=== Your tasks ===
1) In the post on data vault and feature engineering, the 2016 data science report's description of data preparation includes a parenthetical list of activities. List every activity in that parenthetical list.
2) Write the next part of the post on data vault and feature engineering on Snowflake, continuing after its final sentence.

=== Selection ===

§ §

Data Vault on Snowflake: Feature Engineering & Business Vault

Patrick Cuba
16 min readMar 30, 2023

--

“The features you use influence more than everything else the result. No algorithm alone, to my knowledge, can supplement the information gain given by correct feature engineering” — Luca Massaron

Snowflake continues to set the standard for Data in the Cloud by taking away the need to perform maintenance tasks on your data platform and giving you the freedom to choose your data model methodology for the cloud. You will expect the same relational capabilities for your data model as any other platform and Snowflake certainly delivers.

A 2016 data science report found that data scientists spend around 80% of their time in data preparation (collecting, cleaning, and organising of data) before they can even begin to build machine learning (ML) models to deliver business value. Collecting, cleansing, and organising data into a coherent form for business users to consume are standard data modelling and data engineering tasks for loading a data warehouse. Just as a dimensional data model will transform data for human consumption, ML models need raw data transformed for ML model consumption through a process called “feature engineering”. It is a vital step in building successful ML models to ensure that the data is in a good shape for a ML model to be successful and for it to perform efficiently.

Data vault explicitly defines a set of standards called “hard rules” to automate data extraction, cleansing and modelling into raw vault tables. Data vault’s “soft rules” are those auditable transformations that use raw (and other business vault) data artefacts whose outcomes are loaded into business vault based on the same business entity and unit of work as raw vault. Data vault as a practice does not stipulate how you transform your data, only that you follow the standards to populate business vault link and satellite tables as you would have done to populate raw vault link and satellite tables.

In this episode we will use what we have learnt in this series to support the data preparation requirements for ML on Snowflake using data vault patterns for modelling and automation.

§ §

=== Records shown ===
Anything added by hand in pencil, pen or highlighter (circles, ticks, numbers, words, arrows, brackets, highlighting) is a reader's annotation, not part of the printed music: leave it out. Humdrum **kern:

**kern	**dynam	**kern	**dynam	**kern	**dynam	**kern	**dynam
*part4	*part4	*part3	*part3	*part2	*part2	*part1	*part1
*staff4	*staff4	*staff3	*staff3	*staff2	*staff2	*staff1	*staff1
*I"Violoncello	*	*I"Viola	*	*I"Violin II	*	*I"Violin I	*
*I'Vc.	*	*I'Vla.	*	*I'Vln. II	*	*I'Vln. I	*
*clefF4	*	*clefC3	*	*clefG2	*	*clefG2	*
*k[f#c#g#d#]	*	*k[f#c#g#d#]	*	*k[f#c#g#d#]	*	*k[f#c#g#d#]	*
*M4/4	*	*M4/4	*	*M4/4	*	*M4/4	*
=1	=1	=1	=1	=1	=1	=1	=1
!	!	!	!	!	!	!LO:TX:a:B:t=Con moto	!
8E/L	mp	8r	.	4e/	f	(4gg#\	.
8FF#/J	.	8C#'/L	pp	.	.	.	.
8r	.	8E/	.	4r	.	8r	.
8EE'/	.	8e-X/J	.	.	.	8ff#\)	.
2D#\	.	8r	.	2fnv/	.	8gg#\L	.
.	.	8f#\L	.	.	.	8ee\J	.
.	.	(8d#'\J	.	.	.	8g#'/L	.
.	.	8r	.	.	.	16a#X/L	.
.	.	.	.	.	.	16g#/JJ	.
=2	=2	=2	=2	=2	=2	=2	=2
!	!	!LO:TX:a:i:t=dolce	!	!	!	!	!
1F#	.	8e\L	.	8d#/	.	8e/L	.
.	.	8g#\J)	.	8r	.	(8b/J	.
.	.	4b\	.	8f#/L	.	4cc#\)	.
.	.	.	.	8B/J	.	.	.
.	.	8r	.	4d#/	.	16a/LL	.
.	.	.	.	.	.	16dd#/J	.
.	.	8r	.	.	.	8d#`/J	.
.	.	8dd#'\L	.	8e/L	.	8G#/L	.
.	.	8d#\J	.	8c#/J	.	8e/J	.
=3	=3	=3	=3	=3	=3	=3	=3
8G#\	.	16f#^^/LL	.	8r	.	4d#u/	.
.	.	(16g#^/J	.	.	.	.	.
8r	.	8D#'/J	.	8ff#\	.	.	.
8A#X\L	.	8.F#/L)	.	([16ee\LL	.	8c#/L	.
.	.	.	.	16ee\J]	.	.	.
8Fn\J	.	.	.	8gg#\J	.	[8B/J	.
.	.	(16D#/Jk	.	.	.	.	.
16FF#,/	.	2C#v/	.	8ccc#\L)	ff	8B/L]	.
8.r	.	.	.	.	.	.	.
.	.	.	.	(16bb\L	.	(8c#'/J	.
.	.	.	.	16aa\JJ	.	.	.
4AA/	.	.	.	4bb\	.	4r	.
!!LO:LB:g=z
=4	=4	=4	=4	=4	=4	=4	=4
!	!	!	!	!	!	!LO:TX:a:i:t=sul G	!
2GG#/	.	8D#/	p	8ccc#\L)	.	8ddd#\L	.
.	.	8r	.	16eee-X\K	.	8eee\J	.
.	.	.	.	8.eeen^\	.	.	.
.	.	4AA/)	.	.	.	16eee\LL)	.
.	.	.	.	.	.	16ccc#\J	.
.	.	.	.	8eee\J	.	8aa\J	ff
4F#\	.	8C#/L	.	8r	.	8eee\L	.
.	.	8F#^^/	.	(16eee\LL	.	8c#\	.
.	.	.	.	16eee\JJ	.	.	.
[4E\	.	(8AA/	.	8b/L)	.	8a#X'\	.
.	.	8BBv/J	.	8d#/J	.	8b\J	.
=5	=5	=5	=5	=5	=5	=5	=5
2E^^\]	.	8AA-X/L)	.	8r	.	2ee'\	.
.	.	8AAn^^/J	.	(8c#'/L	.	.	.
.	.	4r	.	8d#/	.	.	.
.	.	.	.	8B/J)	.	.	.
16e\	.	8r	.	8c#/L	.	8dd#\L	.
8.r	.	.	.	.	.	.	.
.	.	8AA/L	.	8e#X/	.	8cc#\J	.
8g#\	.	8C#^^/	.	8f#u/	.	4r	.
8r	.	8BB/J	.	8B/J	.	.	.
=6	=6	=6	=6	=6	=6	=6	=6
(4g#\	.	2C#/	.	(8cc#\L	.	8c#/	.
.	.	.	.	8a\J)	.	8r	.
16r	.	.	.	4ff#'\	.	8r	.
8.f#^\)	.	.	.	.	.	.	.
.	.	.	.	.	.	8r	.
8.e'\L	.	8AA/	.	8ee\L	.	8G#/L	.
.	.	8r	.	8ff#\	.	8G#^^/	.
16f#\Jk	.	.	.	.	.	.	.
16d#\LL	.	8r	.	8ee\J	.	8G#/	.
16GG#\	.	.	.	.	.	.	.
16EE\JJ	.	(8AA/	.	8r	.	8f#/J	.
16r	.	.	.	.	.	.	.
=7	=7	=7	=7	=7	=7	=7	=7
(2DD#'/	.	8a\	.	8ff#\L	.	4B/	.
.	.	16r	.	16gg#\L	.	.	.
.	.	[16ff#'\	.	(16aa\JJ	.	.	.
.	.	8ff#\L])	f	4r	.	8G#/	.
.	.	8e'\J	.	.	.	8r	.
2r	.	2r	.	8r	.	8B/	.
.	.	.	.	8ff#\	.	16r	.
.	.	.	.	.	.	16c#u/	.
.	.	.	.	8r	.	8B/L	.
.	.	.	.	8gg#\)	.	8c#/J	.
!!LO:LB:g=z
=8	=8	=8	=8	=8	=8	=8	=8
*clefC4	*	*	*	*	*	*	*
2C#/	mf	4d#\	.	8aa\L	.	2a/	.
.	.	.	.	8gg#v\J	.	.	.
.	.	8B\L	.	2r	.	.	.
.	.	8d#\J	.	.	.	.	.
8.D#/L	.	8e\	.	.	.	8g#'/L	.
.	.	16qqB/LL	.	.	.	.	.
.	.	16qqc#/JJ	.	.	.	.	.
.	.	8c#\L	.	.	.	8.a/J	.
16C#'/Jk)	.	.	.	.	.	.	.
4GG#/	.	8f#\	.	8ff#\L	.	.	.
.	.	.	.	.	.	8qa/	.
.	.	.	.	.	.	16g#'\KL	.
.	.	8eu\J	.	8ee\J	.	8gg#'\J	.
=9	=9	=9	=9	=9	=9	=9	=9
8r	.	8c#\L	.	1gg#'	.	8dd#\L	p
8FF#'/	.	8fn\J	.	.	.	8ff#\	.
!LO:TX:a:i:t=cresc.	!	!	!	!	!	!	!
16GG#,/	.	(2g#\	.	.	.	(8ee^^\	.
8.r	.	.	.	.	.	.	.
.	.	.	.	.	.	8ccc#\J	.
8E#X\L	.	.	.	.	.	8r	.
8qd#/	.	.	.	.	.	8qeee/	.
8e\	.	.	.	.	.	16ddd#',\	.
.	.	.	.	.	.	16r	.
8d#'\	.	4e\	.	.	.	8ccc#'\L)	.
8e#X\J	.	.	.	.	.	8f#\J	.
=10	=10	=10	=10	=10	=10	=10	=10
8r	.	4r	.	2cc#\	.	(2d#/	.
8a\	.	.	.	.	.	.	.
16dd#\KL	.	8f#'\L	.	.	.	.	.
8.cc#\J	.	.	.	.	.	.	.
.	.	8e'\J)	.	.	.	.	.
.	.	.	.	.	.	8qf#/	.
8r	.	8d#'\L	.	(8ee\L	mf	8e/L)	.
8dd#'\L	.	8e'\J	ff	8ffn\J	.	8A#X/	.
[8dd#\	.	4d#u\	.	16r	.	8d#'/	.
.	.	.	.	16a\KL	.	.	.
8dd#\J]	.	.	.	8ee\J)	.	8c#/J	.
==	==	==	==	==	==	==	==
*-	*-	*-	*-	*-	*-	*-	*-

§ §

=== Outputs ===
1) "collecting," "cleaning," and "organising of data"

2)
Episode catalogue

1. Immutable Store, Virtual End-Dates

2. Snowsight dashboards for Data Vault

3. Point-in-Time constructs & Join Trees

4. Querying really BIG satellite tables

5. Streams & Tasks on Views

6. Conditional Multi-Table INSERT, and where to use it

7. Row Access Policies + Multi-Tenancy

8. Hub locking on Snowflake

10. Out-of-sequence data

9. Virtual Warehouses & Charge Back

11. Handling Semi-Structured Data

12. Feature Engineering and Business Vault

A reminder of the data vault table types,

[BONUS] Episode 12: Feature Engineering and Business Vault

To visualise how data vault can support ML lets evaluate where data management fits into a workflow of a typical ML project.

ML Workflow, ubr.to/3EJHjvm

Once a business need is defined and a minimal viable product (MVP) is scoped, the data management perspective begins with:

A) Data ingestion — data is acquired, cleansed, and curated before it is transformed.

B) Feature engineering is executed to support ML model training.

C) Trained models are deployed into production and predictions are monitored for ML model performance.

As your data science team grows, more machine learning pipelines are needed to support the above cycle; the risk of deploying redundant, non-standard ML pipelines grows and the overall efficiency of the data science practice suffers as well.

For this reason, a new data management for machine learning framework has emerged to help manage this complexity, the “feature store”.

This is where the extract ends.